----- Exercise data -----

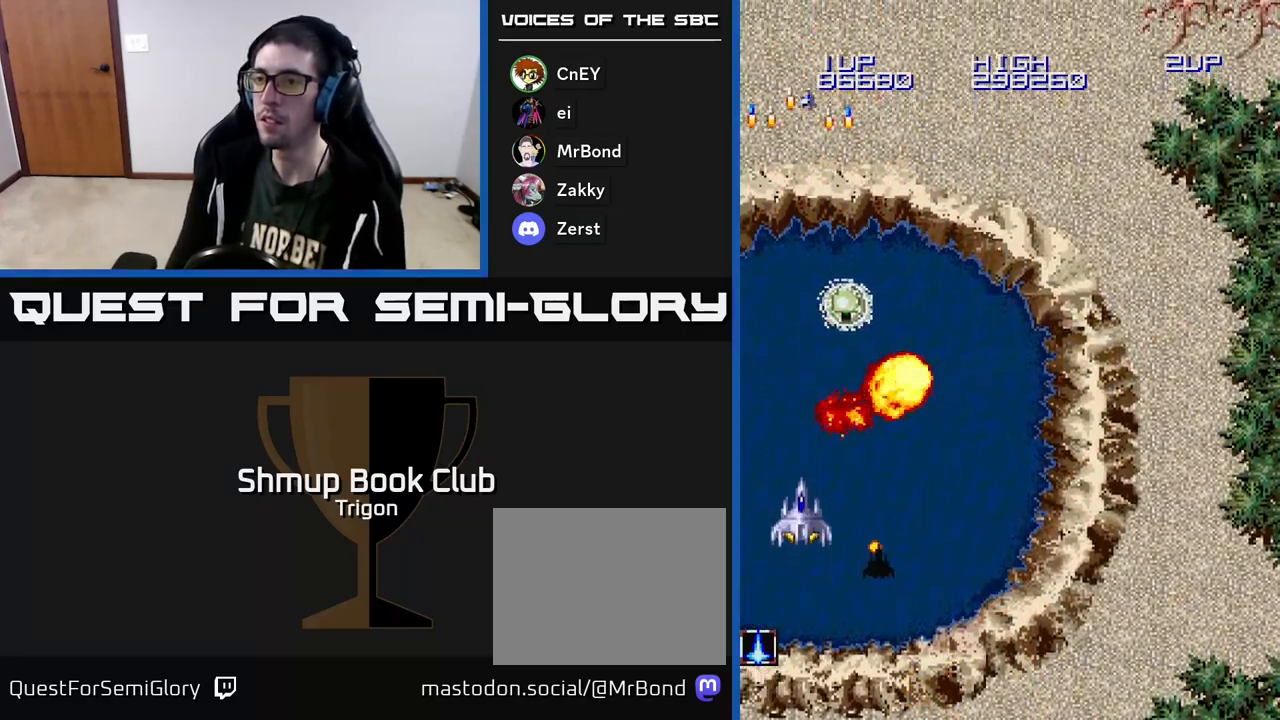
{"buttons": ["DPAD_DOWN", "DPAD_RIGHT"], "right_stick": "center", "events": [[17, "DPAD_RIGHT", "down"], [67, "A", "down"], [117, "DPAD_RIGHT", "up"], [133, "A", "up"], [183, "DPAD_UP", "up"], [200, "A", "down"], [267, "A", "up"], [317, "DPAD_DOWN", "down"], [433, "DPAD_RIGHT", "down"]]}
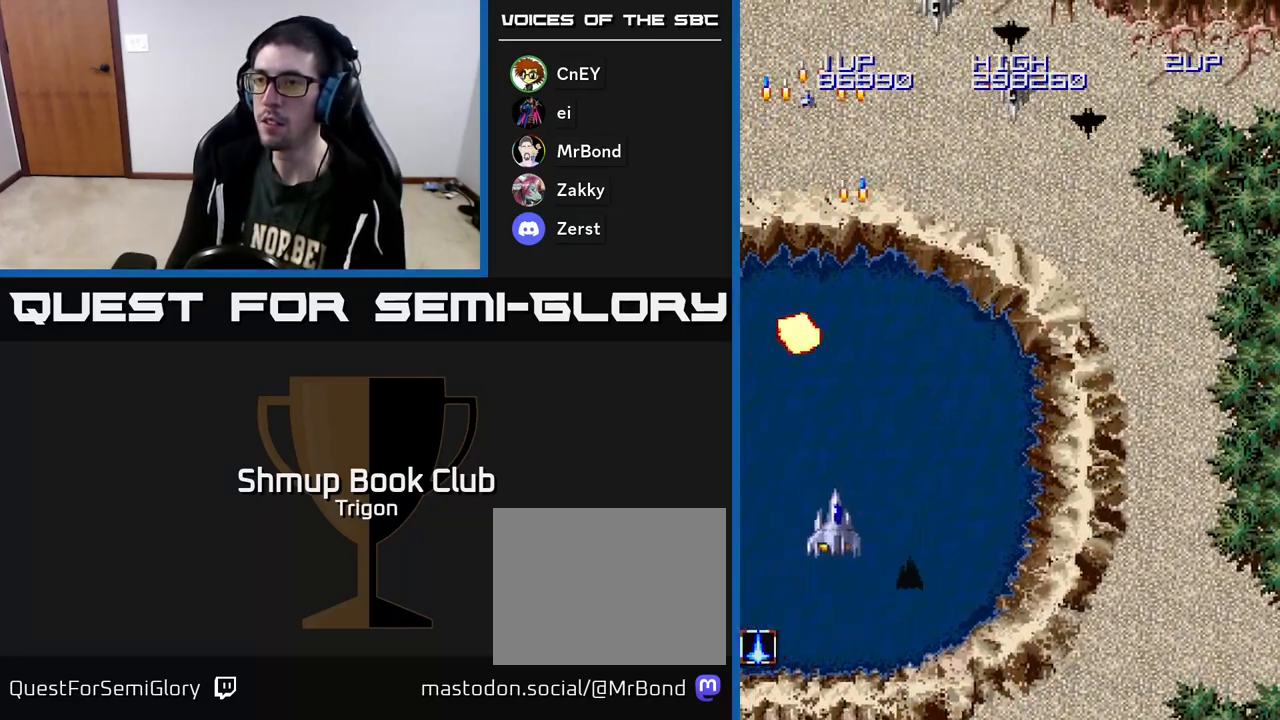
{"buttons": ["A", "DPAD_DOWN", "DPAD_RIGHT"], "right_stick": "center", "events": [[83, "A", "down"], [167, "DPAD_DOWN", "up"], [183, "A", "up"], [350, "A", "down"], [417, "DPAD_DOWN", "down"], [433, "A", "up"], [500, "A", "down"]]}
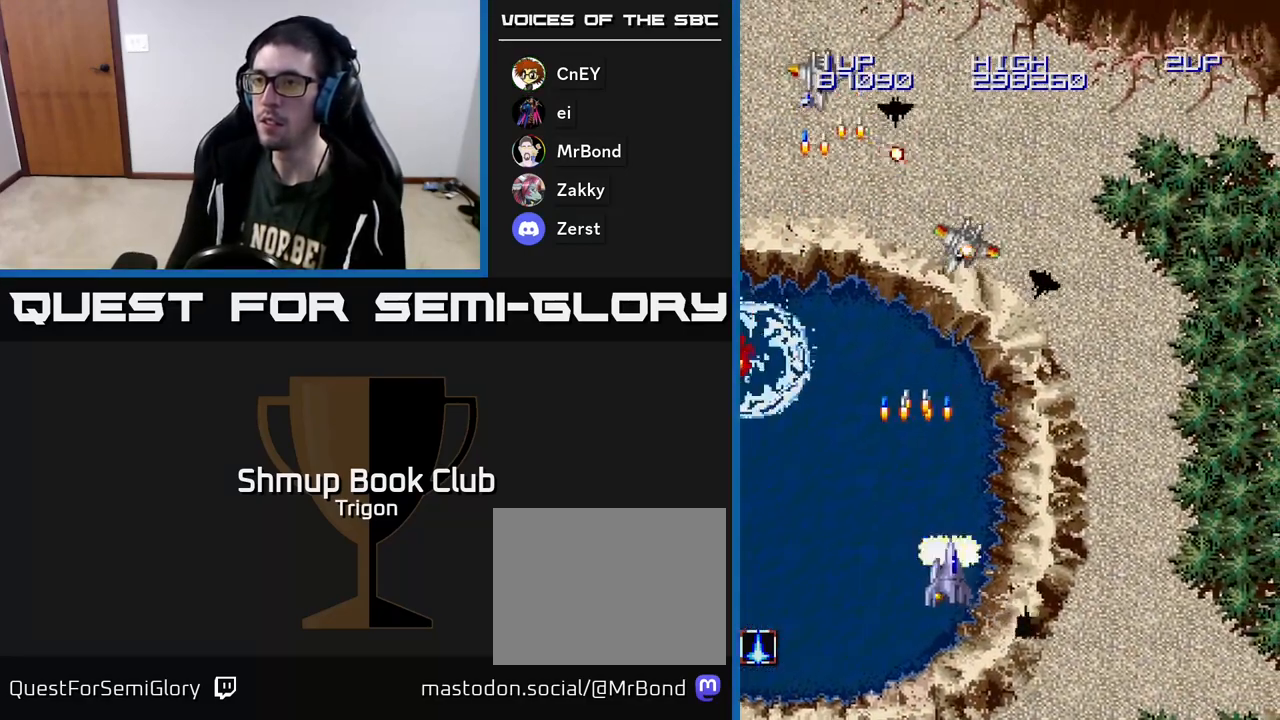
{"buttons": ["DPAD_LEFT"], "right_stick": "center", "events": [[83, "DPAD_RIGHT", "up"], [100, "A", "up"], [133, "DPAD_LEFT", "down"], [150, "A", "down"], [183, "DPAD_DOWN", "up"], [267, "A", "up"], [367, "A", "down"], [483, "A", "up"]]}
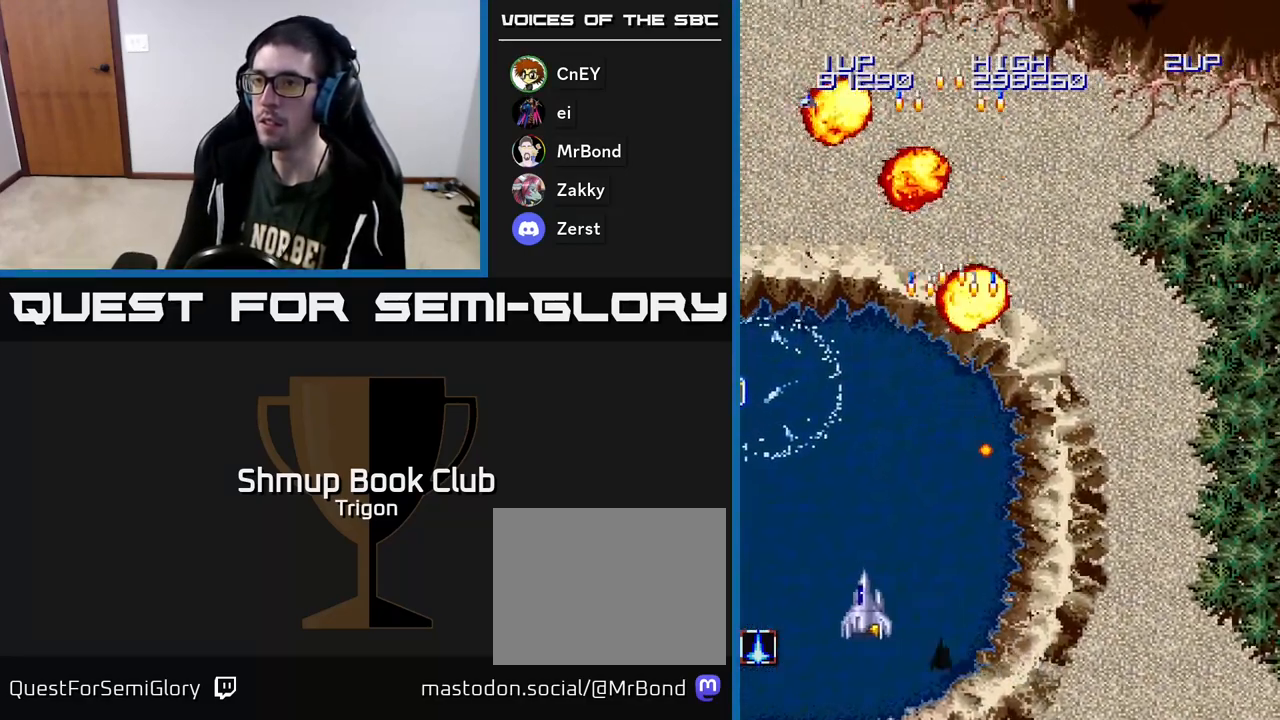
{"buttons": ["A", "DPAD_UP"], "right_stick": "center", "events": [[67, "A", "down"], [150, "A", "up"], [233, "A", "down"], [350, "A", "up"], [350, "DPAD_UP", "down"], [417, "DPAD_LEFT", "up"], [433, "A", "down"]]}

-----

● **Problem**
Retype all the data exactly; skip the pictures.

● **Task result**
{"buttons": ["DPAD_DOWN", "DPAD_RIGHT"], "right_stick": "center", "events": [[17, "DPAD_RIGHT", "down"], [67, "A", "down"], [117, "DPAD_RIGHT", "up"], [133, "A", "up"], [183, "DPAD_UP", "up"], [200, "A", "down"], [267, "A", "up"], [317, "DPAD_DOWN", "down"], [433, "DPAD_RIGHT", "down"]]}
{"buttons": ["A", "DPAD_DOWN", "DPAD_RIGHT"], "right_stick": "center", "events": [[83, "A", "down"], [167, "DPAD_DOWN", "up"], [183, "A", "up"], [350, "A", "down"], [417, "DPAD_DOWN", "down"], [433, "A", "up"], [500, "A", "down"]]}
{"buttons": ["DPAD_LEFT"], "right_stick": "center", "events": [[83, "DPAD_RIGHT", "up"], [100, "A", "up"], [133, "DPAD_LEFT", "down"], [150, "A", "down"], [183, "DPAD_DOWN", "up"], [267, "A", "up"], [367, "A", "down"], [483, "A", "up"]]}
{"buttons": ["A", "DPAD_UP"], "right_stick": "center", "events": [[67, "A", "down"], [150, "A", "up"], [233, "A", "down"], [350, "A", "up"], [350, "DPAD_UP", "down"], [417, "DPAD_LEFT", "up"], [433, "A", "down"]]}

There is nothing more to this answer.